-------- Okunacak metin
Uzm. Dr. Mustafa Demir, “Hem elde hem de ayaklarda bulunan şişlikler ve ödem keşifleri kardivasküler hastalık keşiflerdendir. El ve ayak parmaklarında üşüme, morarma, kızarıklık gibi belirtiler varsa damar sisteminin yeterli olmadığını ve o bölgenin yeterli beslenemediğini gösteren keşiflerdir. Dolaşım sistemi hastalıklarının tedavisinde 3 aşamalı bir tedavi protokolümüz bulunmaktadır. Hastanın semptom ve şikayetleri tanılarına göre değerlendirdiğimizde ilk yaptığımız ilaç tedavisi başlamaktır. Daha ciddi problemler gelişen ve ilaç tedavisinin cevap vermediği hastalarda genel olarak perkütan koroner ya da perkütan periferik girişim dediğimiz anjiyo yöntemi ile damarsal problemini açmaya çalışıyoruz. Aslında Kardiyologlar olarak vücudun neredeyse tamamına anjiyo ile görüntüleme ve müdahale etme şansımız var. Bu iki aşamada hasta verilen tedaviye cevap vermezse periferik ve kalp olarak By-pass girişimleri yapılmaktadır” şeklinde bilgi verdi.
----------------
-------- Veri alıntıları
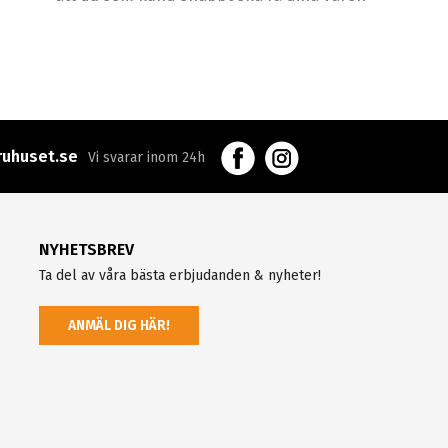
uhuset.se
Vi svarar inom 24h
NYHETSBREV
Ta del av våra bästa erbjudanden & nyheter!
ANMÄL DIG HÄR!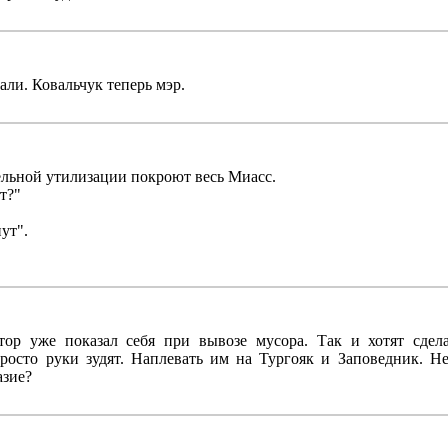
ли. Ковальчук теперь мэр.
ельной утилизации покроют весь Миасс.
т?"
ут".
тор уже показал себя при вывозе мусора. Так и хотят сдел
просто руки зудят. Наплевать им на Тургояк и Заповедник. Н
азие?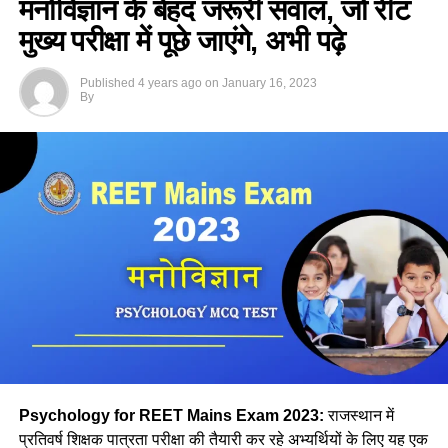
मनोविज्ञान के बेहद जरूरी सवाल, जो रीट
अधिगम और आचरण के प्रति उत्तरदायित्व की भावना का विकास स्वयं कर
लेंगे बताइए श्रीमती कपूर कक्षा संचालन की किस शैली का अनुसरण कर
मुख्य परीक्षा में पूछे जाएंगे, अभी पढ़े
रही है ?
Published
4 years ago
on
January 16, 2023
By
(a) प्रामाणिक
(b) उन्मुक्त
(c) सत्तावादी
(d) लोकतांत्रिक
Ans- b
2. निम्न में से कौन सबसे व्यापक है
(a) उद्देश्य
(b) लक्ष्य
Psychology for REET Mains Exam 2023:
राजस्थान में
प्रतिवर्ष शिक्षक पात्रता परीक्षा की तैयारी कर रहे अभ्यर्थियों के लिए यह एक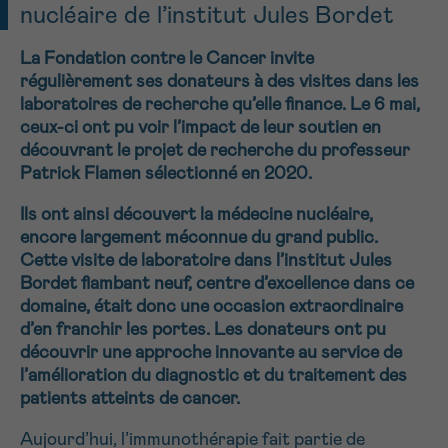
nucléaire de l’institut Jules Bordet
NOM
Je souhaite être rappelé.e
16h-18h
La Fondation contre le Cancer invite
En savoir plus sur Cancerinfo
régulièrement ses donateurs à des visites dans les
Suivant
laboratoires de recherche qu’elle finance. Le 6 mai,
PRÉNOM
ceux-ci ont pu voir l’impact de leur soutien en
découvrant le projet de recherche du professeur
Patrick Flamen sélectionné en 2020.
E-MAIL
Ils ont ainsi découvert la médecine nucléaire,
encore largement méconnue du grand public.
Cette visite de laboratoire dans l’institut Jules
Bordet flambant neuf, centre d’excellence dans ce
domaine, était donc une occasion extraordinaire
VOTRE QUESTION
d’en franchir les portes. Les donateurs ont pu
découvrir une approche innovante au service de
l’amélioration du diagnostic et du traitement des
patients atteints de cancer.
Je souhaite recevoir la Newsletter
Aujourd’hui, l’immunothérapie fait partie de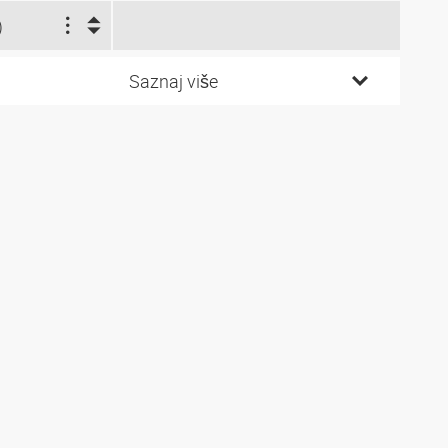
)
Saznaj više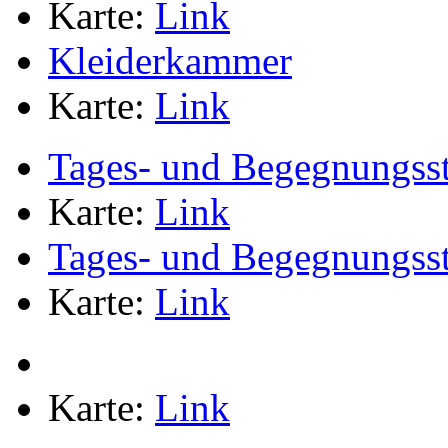
Karte:
Link
Kleiderkammer
Karte:
Link
Tages- und Begegnungsst
Karte:
Link
Tages- und Begegnungsst
Karte:
Link
Karte:
Link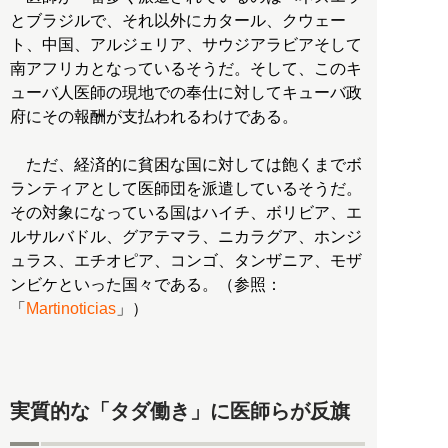
とブラジルで、それ以外にカタール、クウェー
ト、中国、アルジェリア、サウジアラビアそして
南アフリカとなっているそうだ。そして、このキ
ューバ人医師の現地での奉仕に対してキューバ政
府にその報酬が支払われるわけである。
ただ、経済的に貧困な国に対しては飽くまでボ
ランティアとして医師団を派遣しているそうだ。
その対象になっている国はハイチ、ボリビア、エ
ルサルバドル、グアテマラ、ニカラグア、ホンジ
ュラス、エチオピア、コンゴ、タンザニア、モザ
ンビケといった国々である。（参照：
「
Martinoticias
」）
実質的な「タダ働き」に医師らが反旗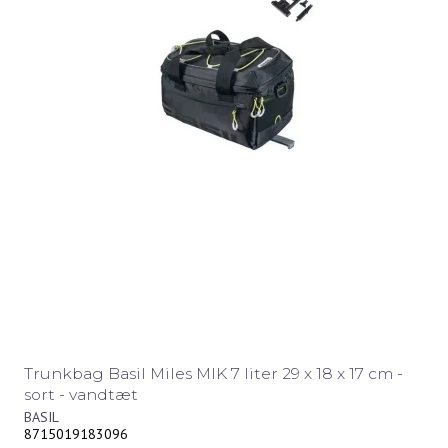
Trunkbag Basil Miles MIK 7 liter 29 x 18 x 17 cm -
sort - vandtæt
BASIL
8715019183096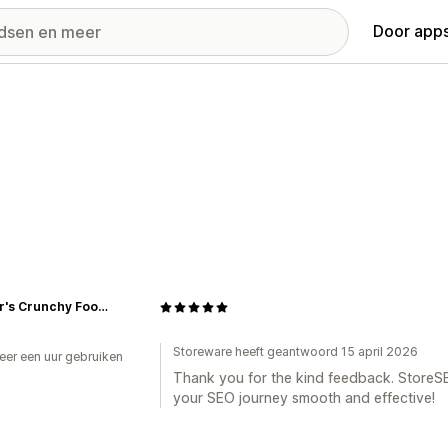
Door apps
Mother's Crunchy Foods
Storeware heeft geantwoord 15 april 2026
er een uur gebruiken
p
Thank you for the kind feedback. StoreS
your SEO journey smooth and effective!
----------------
* **İstenen**
Dolaşım sistemi hastalıklarının tedavisini anlatan metin aşağıdaki ifadeleri doğruluyor mu? Her biri için evet ya da hayır deyin ve metnin belirleyici sözlerini aynen alıntılayın.
1. Tedavi protokolünde ilk adım ilaç tedavisidir.
2. Kardiyologlar anjiyo ile yalnızca kalp damarlarına müdahale edebilir.
3. By-pass girişimleri, hasta ilk iki aşamada tedaviye cevap vermezse yapılır.

* **Görev sonucu**
1. Evet: "ilk yaptığımız ilaç tedavisi başlamaktır"
2. Hayır: "vücudun neredeyse tamamına anjiyo ile görüntüleme ve müdahale etme şansımız var"
3. Evet: "Bu iki aşamada hasta verilen tedaviye cevap vermezse periferik ve kalp olarak By-pass girişimleri yapılmaktadır"